Britain will go ahead with a plan aimed at curbing illegal immigration by imposing a cash bond worth 3,000 pounds ($4,600) each on visas for visitors belonging to six of its former colonies in Asia and Africa, Britain’s Home Office said, on Monday, despite heavy criticism from the shortlisted countries.

The Home Office, in a statement issued in June, had named India, Pakistan, Bangladesh, Sri Lanka, Nigeria and Ghana as the countries that would be covered under the plan.

The scheme, which Britain said is a pilot to “test the effectiveness of bonds as deterrent against visa abuse,” will run for 12 months starting in November, and could be expanded later to cover all types of visas and other countries.

“The pilot will apply to visitor visas, but if the scheme is successful we'd like to be able to apply it on an intelligence-led basis on any visa route and any country,” Britain’s home secretary, Theresa May, told Financial Times in June.

Britain’s clampdown on visa abuse comes at a time when the U.S. Congress is considering a landmark immigration reform bill, which if passed, would slap higher visa fees on Indian outsourcing firms that depend heavily on temporary visas to bring workers into the U.S., and disrupt their business model.

The British Home Office said children under 18 years will be exempt from the rule, and that the bond payment will be refunded if the visitor returns home within the timeframe mandated by their visa.
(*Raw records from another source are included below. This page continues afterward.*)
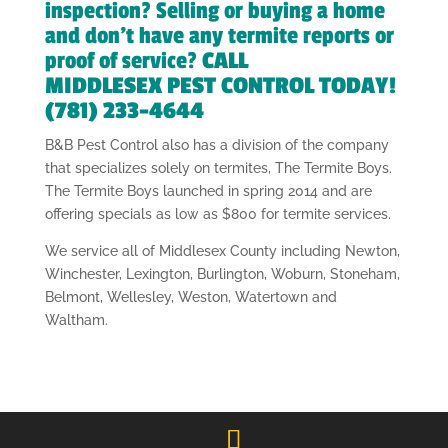
inspection? Selling or buying a home
and don’t have any termite reports or
proof of service?
CALL
MIDDLESEX PEST CONTROL TODAY!
(781) 233-4644
B&B Pest Control also has a division of the company
that specializes solely on termites, The Termite Boys.
The Termite Boys launched in spring 2014 and are
offering specials as low as $800 for termite services.
We service all of Middlesex County including Newton,
Winchester, Lexington, Burlington, Woburn, Stoneham,
Belmont, Wellesley, Weston, Watertown and
Waltham.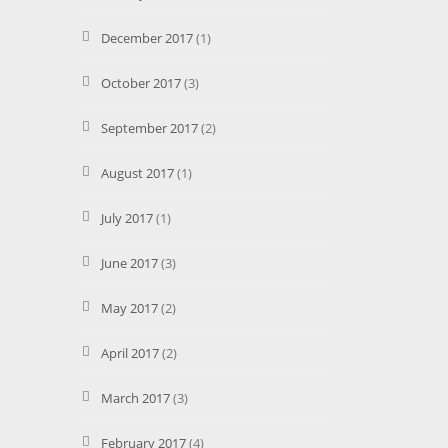
December 2017
(1)
October 2017
(3)
September 2017
(2)
August 2017
(1)
July 2017
(1)
June 2017
(3)
May 2017
(2)
April 2017
(2)
March 2017
(3)
February 2017
(4)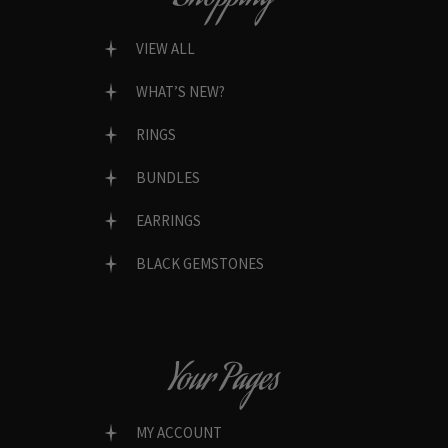
VIEW ALL
WHAT’S NEW?
RINGS
BUNDLES
EARRINGS
BLACK GEMSTONES
Your Pages
MY ACCOUNT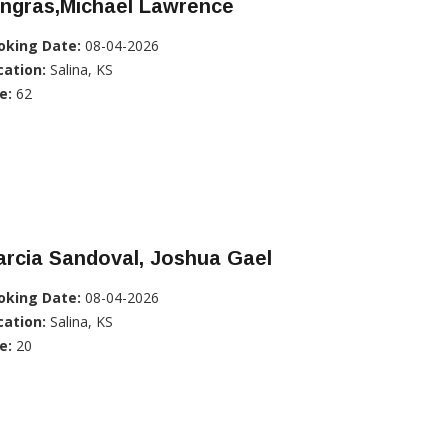
ingras,Michael Lawrence
oking Date:
08-04-2026
cation:
Salina, KS
e:
62
rcia Sandoval, Joshua Gael
oking Date:
08-04-2026
cation:
Salina, KS
e:
20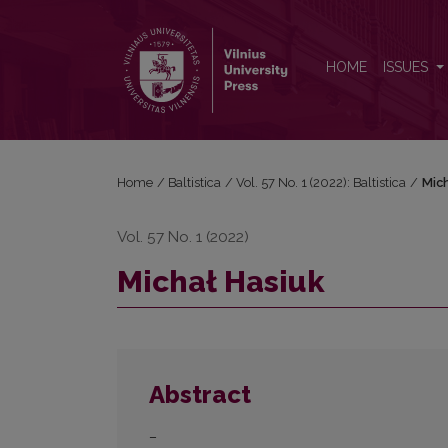
Michał Hasiuk
HOME
ISSUES
Home
/
Baltistica
/
Vol. 57 No. 1 (2022): Baltistica
/
Mic
Vol. 57 No. 1 (2022)
Michał Hasiuk
Abstract
–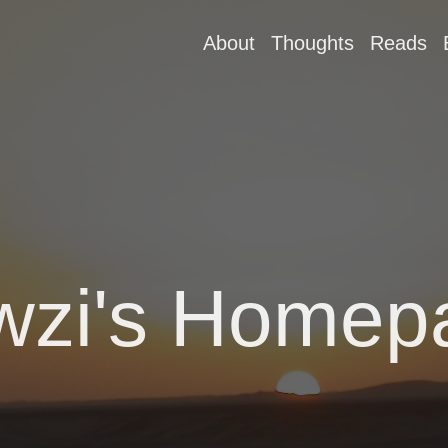
About
Thoughts
Reads
wzi's Homep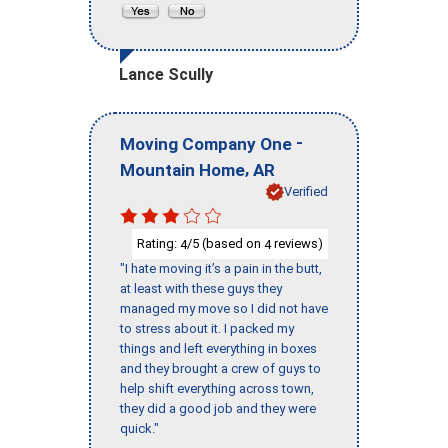
Lance Scully
-
Moving Company One
,
Mountain Home
AR
Verified
Rating:
/5 (based on
reviews)
4
4
"I hate moving it’s a pain in the butt,
at least with these guys they
managed my move so I did not have
to stress about it. I packed my
things and left everything in boxes
and they brought a crew of guys to
help shift everything across town,
they did a good job and they were
quick."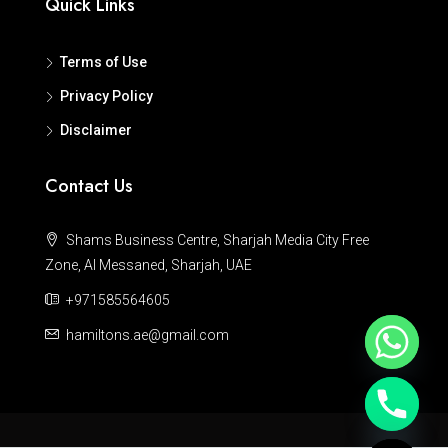
Quick Links
Terms of Use
Privacy Policy
Disclaimer
Contact Us
Shams Business Centre, Sharjah Media City Free
Zone, Al Messaned, Sharjah, UAE
+971585564605
hamiltons.ae@gmail.com
Hide chaty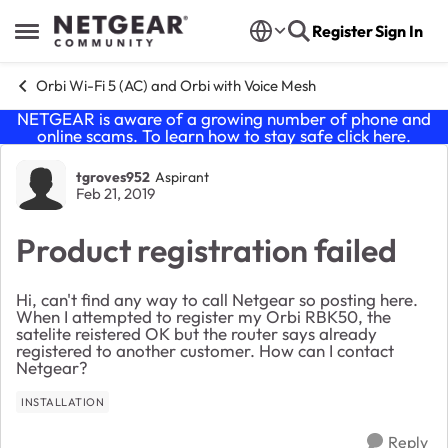
Skip to content
Register
Sign In
Open Side Menu
Orbi Wi-Fi 5 (AC) and Orbi with Voice Mesh
NETGEAR is aware of a growing number of phone and
online scams. To learn how to stay safe click
here
.
Forum Discussion
tgroves952
Aspirant
Feb 21, 2019
Product registration failed
Hi, can't find any way to call Netgear so posting here.
When I attempted to register my Orbi RBK50, the
satelite reistered OK but the router says already
registered to another customer. How can I contact
Netgear?
INSTALLATION
Reply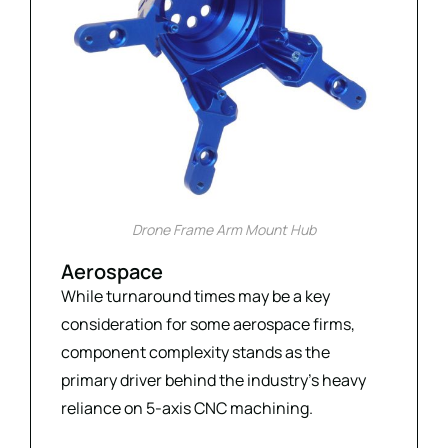
Drone Frame Arm Mount Hub
Aerospace
While turnaround times may be a key
consideration for some aerospace firms,
component complexity stands as the
primary driver behind the industry’s heavy
reliance on 5-axis CNC machining.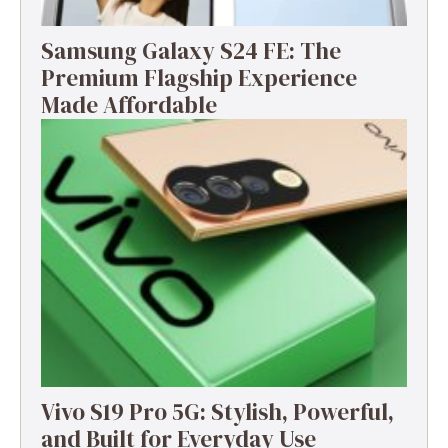
Samsung Galaxy S24 FE: The
Premium Flagship Experience
Made Affordable
Vivo S19 Pro 5G: Stylish, Powerful,
and Built for Everyday Use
India’s commerce and industry minister, Anand Sharma, who visited UK in late June for talks on trade and investment, had expressed “serious concerns” over proposals to categorize India as a high-risk country and subject its citizens to cash bonds on visa applications, according to a statement issued at the time by the High Commission of India in London.

When reports of Britain’s plan to impose cash bonds emerged last month, Nigeria’s foreign minister, Olugbenga Ashiru, during a meeting with the British High Commissioner to Nigeria, Andrew Pocock, expressed “displeasure,” describing the policy “as not only discriminatory but also capable of undermining the spirit of the Commonwealth family,” Agence France-Presse reported.

The cash bonds, which have caused outrage in government circles and among the public in the targeted countries, have also led to allegations of racism, with The Hindu, an Indian newspaper, remarking in June that the “move is targeted only at people from non-white Commonwealth countries as part of the Tory-led government’s resolve to drastically cut down on immigration levels.”

In the southern Pakistani city of Karachi, businessman Syed Shahid Ali, who visits Britain frequently, told Associated Press that the cash bond causes inconvenience and is “painful.”

“How can someone who wants to visit the U.K. for a couple of days for business meetings or something else afford to set aside 3,000 pounds,” he said, adding foreign visitors may move their businesses elsewhere in Europe to avoid the cash bond.

A spokesperson for the British High Commission in the Indian capital, New Delhi, said in a statement issued in June, that the pilot scheme “will be designed in a way that does not cut across the UK’s wish to be open for business, students and tourists.”